На тумбочке у его кровати – Маркес.

Из дневника Ирины

Смехов режиссирует, Петр Наумович из больнички руководит – КОРЛИОНЕ. Мы с Алёшей были у него, принесли гиацинт в горшке, улыбнулся, прочитал из Блока: «Ушла, а гиацинты ждали…» Наутро звонит: «Он пытался упасть, но я ему не позволил, поливаю, удобряю, а он дурманит меня ароматом…»

Смехов читал Журдена. Алёша сказал: «Где смешно, там Фома, где скучно – он еще не успел». Финал сделал грустным. Журден все отдал, остался один.

А на Черной речке – тогда – лежали исписанные карандашом вдоль и поперек «Три сестры». Это он поехал отдыхать и поправлять сердце в санаторий. А мы его навещали. Он жаловался – не может работать. Принимал гостей, улял, купался в заливе, мечтал прокатиться на велике. И поехал же – помчался в белой холщовой рубахе. Стало плохо, упал в траву. Как добрался домой?

Осенью репетировал в театре сразу три спектакля параллельно – Чехова, Маркеса и Островского. Остановка сердца. Вшили какую-то железную штуку-контрольку. Приходим к нему после операции, сразу говорит: «А мне сегодня финал „Трех сестер“ приснился!» – и рассказывает, рассказывает…

Среди дня удивленный звонок:

– Алё, Алёша? Неужели ты дома? Наудачу набрал номер… Ты думаешь, почему я вам звоню через день? Да просто только ваш номер помню, простой – 456-0-456. А больше ничьих не помню номеров. Всю ночь листал старые записные книжки – никого уже нет, представляешь? Ни-ко-го. Вот вам и звоню. А еще постоянное чувство вины – перед всеми. И больше даже за то, в чем виноват не был. Ирина пусть не мучается, пусть приносит разные чулки и шляпу. Доримена, она голодная всегда и поет на нервной почве – очень высоко. Ну пока, я не думал вас дома застать. Надоел уже и не нужен, позвоните, когда отдохнете от моей навязчивости.

### ДАННЫЕ ДЛЯ АНАЛИЗА
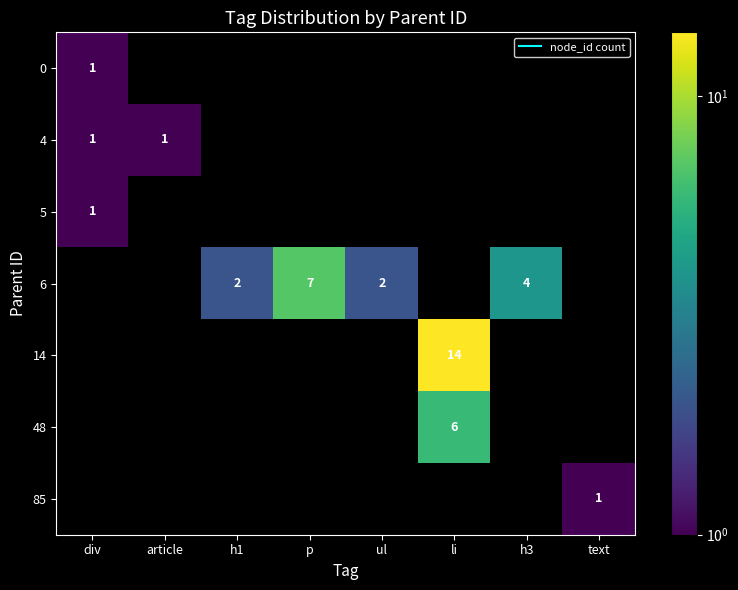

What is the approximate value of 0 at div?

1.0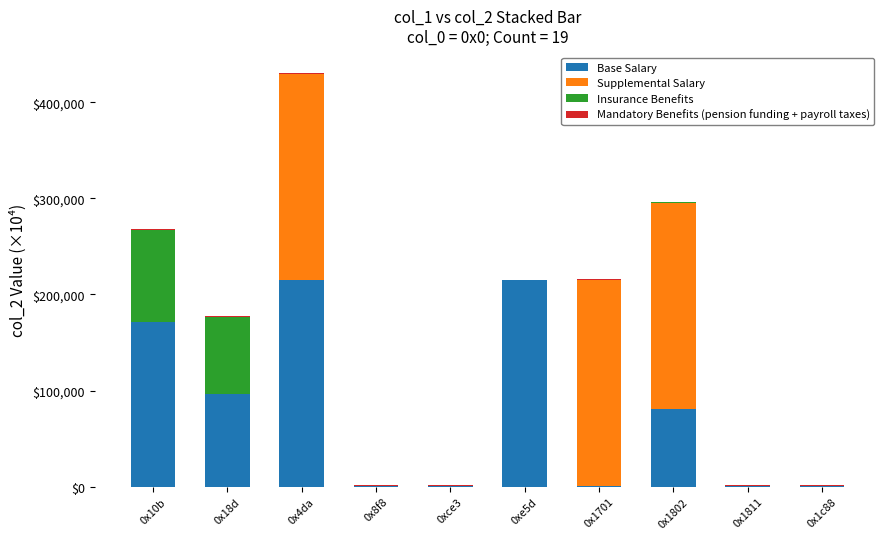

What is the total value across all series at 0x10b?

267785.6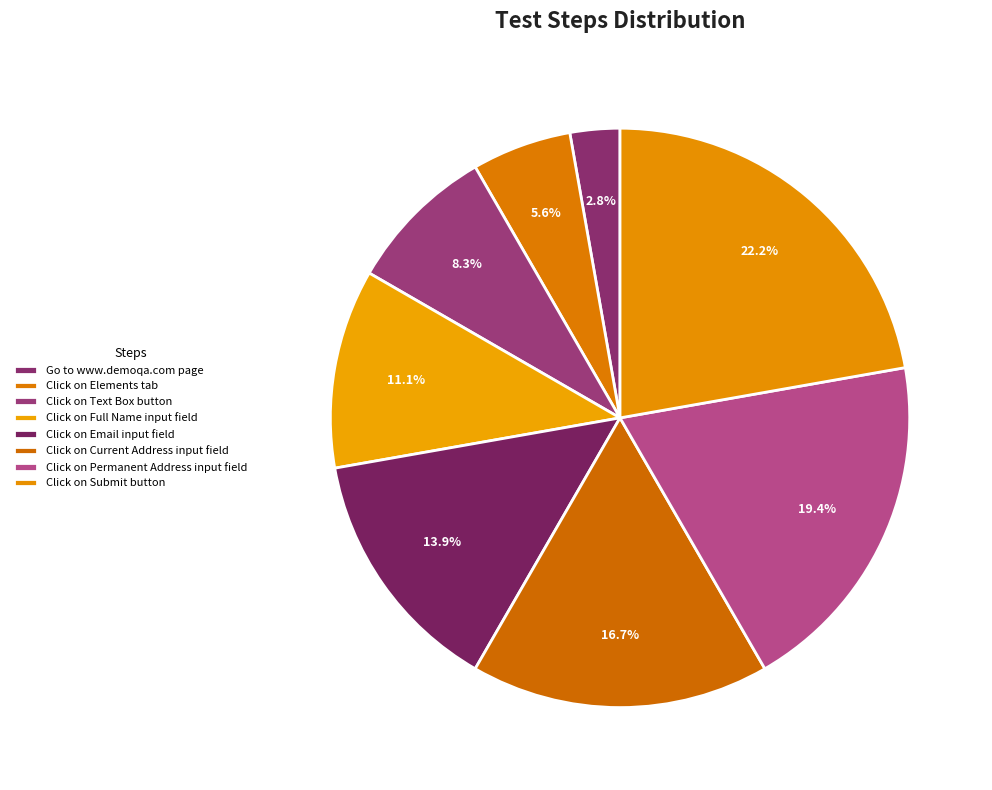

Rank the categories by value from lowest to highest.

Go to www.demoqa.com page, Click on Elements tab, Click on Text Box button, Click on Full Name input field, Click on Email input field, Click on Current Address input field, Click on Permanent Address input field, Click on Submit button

### ЗАДАНИЕ
Напишите, что могло бы идти дальше в отрывке из дневника Ирины о Петре Наумовиче, начиная сразу после его последней фразы.

### ПОЛЕ ОТВЕТА
Из дневника Ирины

Петронаумыч сказал: «Сальери – гениальный слушатель. И болен невыносимостью звука. Его слезы сперва – счастье, а потом – невозможность терпеть».

Слушаю барокко. Да, если «Журден» будет многомузыкальным – а он будет таким, – как будет здорово! Параллель Журден–Доримена – два обманутых человека, привиделось…

Звонил Петр Наумыч:

– Настроение не очень?

– Нет, ничего…

– Ничего – это – ничего. А у меня открыли щитовидку…

– Как открыли?

– Открыли, что я от нее псих. Я псих. А ты псих?

– И я псих.

– Нет, ты лирический псих.

– Нет, я очень депрессивный псих.

– Ну вот и будем созваниваться в пароксизме…

Прогон «Журдена» «на зрителя».

Петронаумыч все переписал и переделал. Он Гигант. Хороший.

По ночам сочинял стихи-текст. Прибавлял роли, чтобы было что играть актерам. Все придумал, все продумал. Как застраивал!!! Слоями, подробно. Дорогой, Хороший!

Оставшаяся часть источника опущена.